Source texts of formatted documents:
#####

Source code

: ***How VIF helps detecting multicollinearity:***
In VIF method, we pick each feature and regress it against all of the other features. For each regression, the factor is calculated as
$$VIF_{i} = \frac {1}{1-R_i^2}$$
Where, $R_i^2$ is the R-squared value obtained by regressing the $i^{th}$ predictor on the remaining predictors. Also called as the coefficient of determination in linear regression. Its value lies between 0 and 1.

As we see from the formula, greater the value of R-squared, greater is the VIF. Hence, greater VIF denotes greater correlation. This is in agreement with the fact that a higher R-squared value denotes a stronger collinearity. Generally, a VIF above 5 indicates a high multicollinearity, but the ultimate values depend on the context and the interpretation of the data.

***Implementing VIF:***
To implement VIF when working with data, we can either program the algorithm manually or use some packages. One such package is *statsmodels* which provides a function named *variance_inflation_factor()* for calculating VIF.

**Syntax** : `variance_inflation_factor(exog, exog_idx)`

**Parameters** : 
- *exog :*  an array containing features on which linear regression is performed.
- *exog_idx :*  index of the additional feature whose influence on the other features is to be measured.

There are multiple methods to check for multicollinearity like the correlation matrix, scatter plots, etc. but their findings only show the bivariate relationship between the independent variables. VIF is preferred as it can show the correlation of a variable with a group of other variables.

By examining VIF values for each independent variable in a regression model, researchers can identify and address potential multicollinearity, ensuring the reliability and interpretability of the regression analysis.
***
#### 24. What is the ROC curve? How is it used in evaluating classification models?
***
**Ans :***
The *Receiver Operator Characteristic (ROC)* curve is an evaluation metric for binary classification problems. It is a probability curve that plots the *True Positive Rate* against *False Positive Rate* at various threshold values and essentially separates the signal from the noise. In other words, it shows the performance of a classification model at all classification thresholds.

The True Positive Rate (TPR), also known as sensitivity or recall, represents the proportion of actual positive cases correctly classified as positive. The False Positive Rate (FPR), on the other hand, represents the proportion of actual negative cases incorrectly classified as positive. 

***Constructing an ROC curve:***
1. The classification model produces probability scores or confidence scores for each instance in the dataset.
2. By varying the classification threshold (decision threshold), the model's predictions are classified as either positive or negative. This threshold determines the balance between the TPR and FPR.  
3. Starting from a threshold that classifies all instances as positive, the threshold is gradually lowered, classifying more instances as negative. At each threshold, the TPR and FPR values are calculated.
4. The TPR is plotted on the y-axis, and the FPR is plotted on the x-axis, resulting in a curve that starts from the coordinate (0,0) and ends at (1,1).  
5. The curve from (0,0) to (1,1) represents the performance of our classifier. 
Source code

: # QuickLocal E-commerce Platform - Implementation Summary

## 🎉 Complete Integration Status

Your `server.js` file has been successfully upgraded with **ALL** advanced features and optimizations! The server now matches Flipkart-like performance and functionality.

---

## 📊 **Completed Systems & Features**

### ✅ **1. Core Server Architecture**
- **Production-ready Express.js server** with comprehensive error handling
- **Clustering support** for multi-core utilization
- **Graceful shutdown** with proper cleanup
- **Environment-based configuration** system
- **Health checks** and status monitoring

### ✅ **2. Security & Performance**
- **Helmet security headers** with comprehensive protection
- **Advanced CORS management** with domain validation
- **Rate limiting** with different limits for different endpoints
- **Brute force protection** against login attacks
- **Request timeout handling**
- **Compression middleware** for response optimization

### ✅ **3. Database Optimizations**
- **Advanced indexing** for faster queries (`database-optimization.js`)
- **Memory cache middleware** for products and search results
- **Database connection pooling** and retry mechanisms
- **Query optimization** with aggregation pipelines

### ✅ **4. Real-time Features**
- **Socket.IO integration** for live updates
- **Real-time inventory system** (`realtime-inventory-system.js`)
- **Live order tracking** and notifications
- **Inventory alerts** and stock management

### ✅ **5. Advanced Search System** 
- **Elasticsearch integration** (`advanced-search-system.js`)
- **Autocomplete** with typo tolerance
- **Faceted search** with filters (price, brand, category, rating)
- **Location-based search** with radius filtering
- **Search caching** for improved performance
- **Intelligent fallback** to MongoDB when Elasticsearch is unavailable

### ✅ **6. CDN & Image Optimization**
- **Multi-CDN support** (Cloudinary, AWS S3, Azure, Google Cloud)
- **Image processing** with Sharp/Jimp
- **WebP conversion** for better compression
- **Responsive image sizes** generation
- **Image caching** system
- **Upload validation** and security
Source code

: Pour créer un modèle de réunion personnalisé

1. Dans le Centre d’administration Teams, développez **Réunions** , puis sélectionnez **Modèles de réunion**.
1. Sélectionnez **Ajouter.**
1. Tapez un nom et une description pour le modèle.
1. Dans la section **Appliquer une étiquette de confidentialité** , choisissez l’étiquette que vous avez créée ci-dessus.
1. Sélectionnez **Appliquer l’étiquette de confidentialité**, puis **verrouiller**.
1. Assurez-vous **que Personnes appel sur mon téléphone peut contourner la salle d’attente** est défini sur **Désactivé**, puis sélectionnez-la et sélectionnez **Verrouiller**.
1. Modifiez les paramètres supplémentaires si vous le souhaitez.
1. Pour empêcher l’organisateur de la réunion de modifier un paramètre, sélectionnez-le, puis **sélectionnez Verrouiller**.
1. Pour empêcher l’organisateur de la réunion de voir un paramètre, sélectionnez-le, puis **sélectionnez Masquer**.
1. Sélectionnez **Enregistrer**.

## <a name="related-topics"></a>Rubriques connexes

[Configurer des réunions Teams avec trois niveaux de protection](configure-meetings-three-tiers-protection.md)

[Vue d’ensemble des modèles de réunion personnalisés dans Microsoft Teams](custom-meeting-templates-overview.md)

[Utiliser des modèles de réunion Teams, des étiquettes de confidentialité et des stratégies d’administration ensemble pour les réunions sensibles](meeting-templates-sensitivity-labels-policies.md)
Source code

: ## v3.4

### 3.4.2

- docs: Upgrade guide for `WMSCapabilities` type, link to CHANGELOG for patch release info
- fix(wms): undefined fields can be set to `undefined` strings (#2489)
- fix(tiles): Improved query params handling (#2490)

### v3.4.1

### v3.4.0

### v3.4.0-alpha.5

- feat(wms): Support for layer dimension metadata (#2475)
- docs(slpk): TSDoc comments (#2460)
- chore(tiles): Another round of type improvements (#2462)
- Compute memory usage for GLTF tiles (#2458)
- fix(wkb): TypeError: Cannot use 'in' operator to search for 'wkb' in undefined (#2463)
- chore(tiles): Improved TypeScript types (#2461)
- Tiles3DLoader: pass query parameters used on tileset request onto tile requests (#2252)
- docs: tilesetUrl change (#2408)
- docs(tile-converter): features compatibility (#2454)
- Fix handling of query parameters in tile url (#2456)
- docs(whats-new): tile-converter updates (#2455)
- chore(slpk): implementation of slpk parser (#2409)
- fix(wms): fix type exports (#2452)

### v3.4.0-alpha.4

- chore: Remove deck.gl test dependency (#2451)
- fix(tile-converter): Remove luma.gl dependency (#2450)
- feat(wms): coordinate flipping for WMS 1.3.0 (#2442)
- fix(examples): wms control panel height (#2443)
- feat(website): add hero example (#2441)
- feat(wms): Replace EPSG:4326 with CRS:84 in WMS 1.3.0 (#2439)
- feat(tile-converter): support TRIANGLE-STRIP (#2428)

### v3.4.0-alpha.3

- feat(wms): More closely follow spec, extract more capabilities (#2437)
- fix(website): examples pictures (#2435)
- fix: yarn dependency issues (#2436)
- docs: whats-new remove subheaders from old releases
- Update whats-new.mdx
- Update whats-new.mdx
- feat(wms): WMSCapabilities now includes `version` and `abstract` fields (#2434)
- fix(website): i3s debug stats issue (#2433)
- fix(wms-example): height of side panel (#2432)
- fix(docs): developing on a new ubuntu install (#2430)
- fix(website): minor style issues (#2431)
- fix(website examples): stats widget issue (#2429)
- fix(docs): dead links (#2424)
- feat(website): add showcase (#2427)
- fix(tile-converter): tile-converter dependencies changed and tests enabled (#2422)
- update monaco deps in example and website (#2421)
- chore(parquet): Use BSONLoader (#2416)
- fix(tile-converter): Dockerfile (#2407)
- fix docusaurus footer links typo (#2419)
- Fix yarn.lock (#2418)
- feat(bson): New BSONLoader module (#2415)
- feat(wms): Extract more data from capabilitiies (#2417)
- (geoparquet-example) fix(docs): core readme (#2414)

#####

## [Try it]
Above are the records; from them, give again exactly the lines from the one containing "- **Clustering support**" through the one containing "- **Real-time inventory", both included.

## [Exercise output]
- **Clustering support** for multi-core utilization
- **Graceful shutdown** with proper cleanup
- **Environment-based configuration** system
- **Health checks** and status monitoring

### ✅ **2. Security & Performance**
- **Helmet security headers** with comprehensive protection
- **Advanced CORS management** with domain validation
- **Rate limiting** with different limits for different endpoints
- **Brute force protection** against login attacks
- **Request timeout handling**
- **Compression middleware** for response optimization

### ✅ **3. Database Optimizations**
- **Advanced indexing** for faster queries (`database-optimization.js`)
- **Memory cache middleware** for products and search results
- **Database connection pooling** and retry mechanisms
- **Query optimization** with aggregation pipelines

### ✅ **4. Real-time Features**
- **Socket.IO integration** for live updates
- **Real-time inventory system** (`realtime-inventory-system.js`)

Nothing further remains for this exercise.